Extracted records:
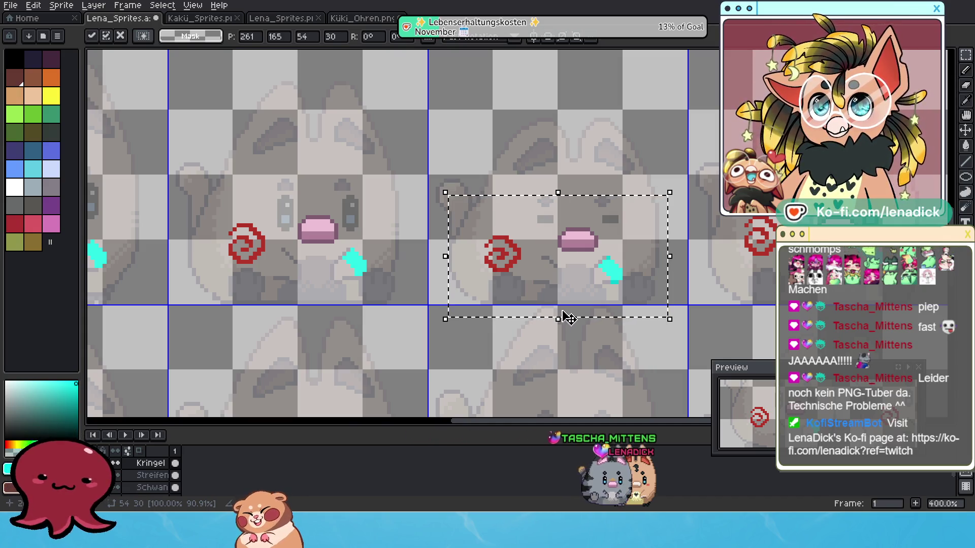
left_click_drag(555, 316, 563, 318)
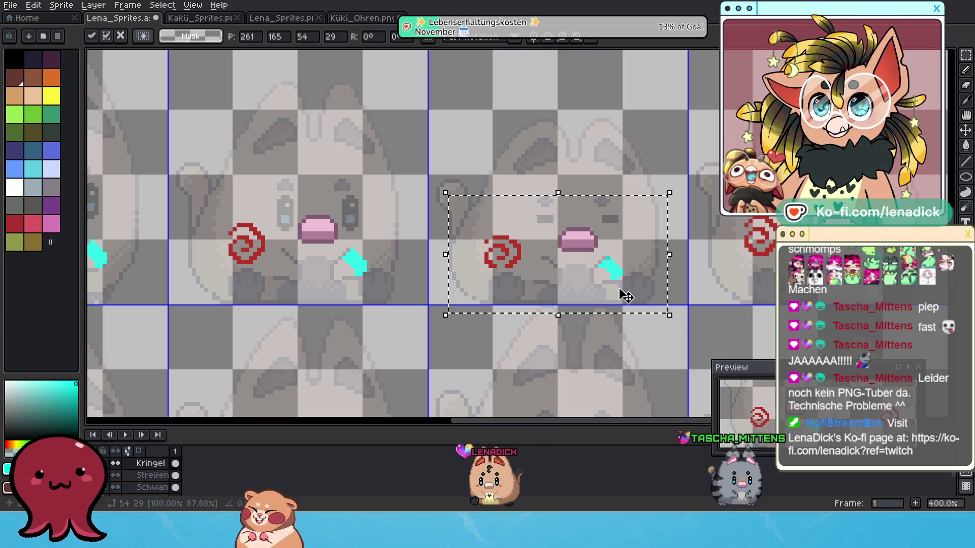
left_click(701, 294)
scroll(513, 279, "up", 1)
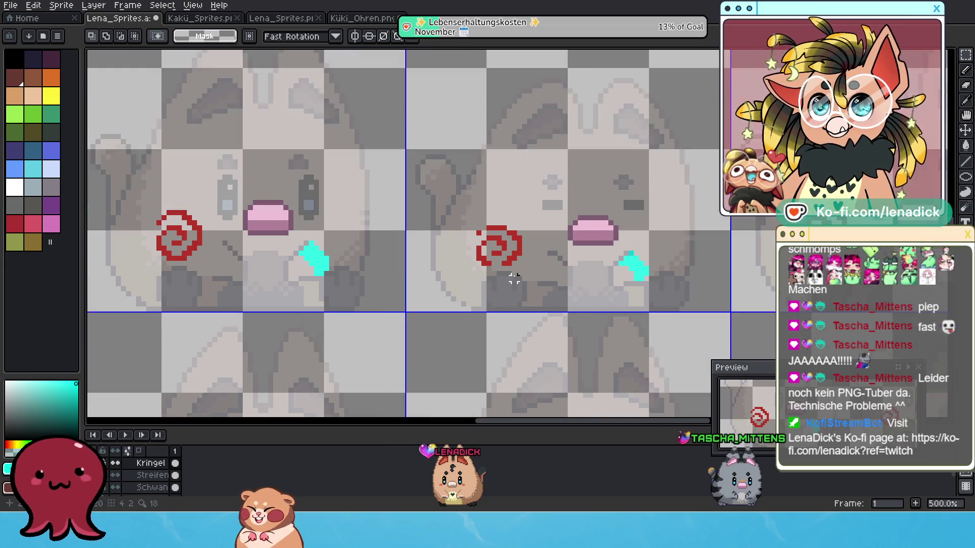
scroll(526, 267, "up", 2)
scroll(492, 231, "up", 2)
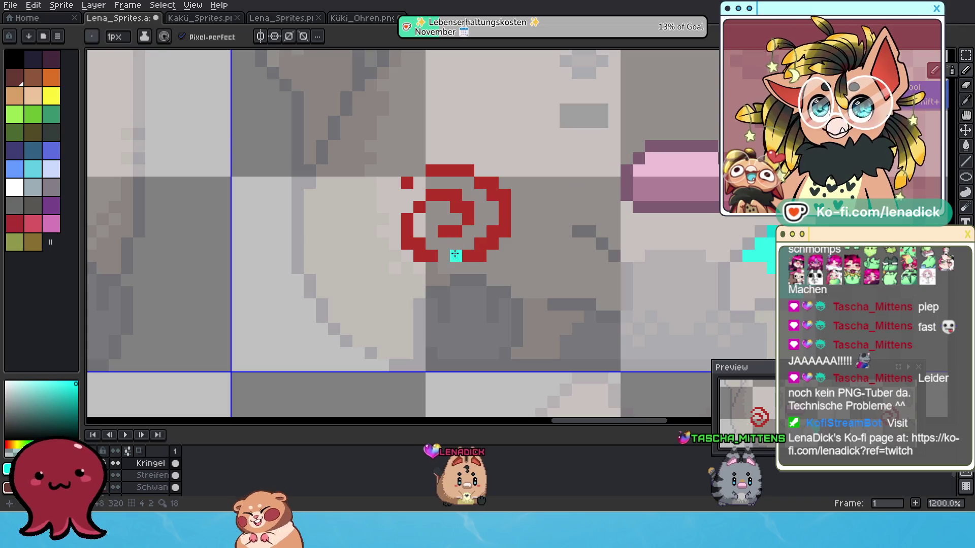
left_click(471, 252, "alt")
left_click_drag(466, 259, 456, 256)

#### Activity
Run a filter over the data above and keep each line that contains the word "scroll".

#### Completed task
scroll(513, 279, "up", 1)
scroll(526, 267, "up", 2)
scroll(492, 231, "up", 2)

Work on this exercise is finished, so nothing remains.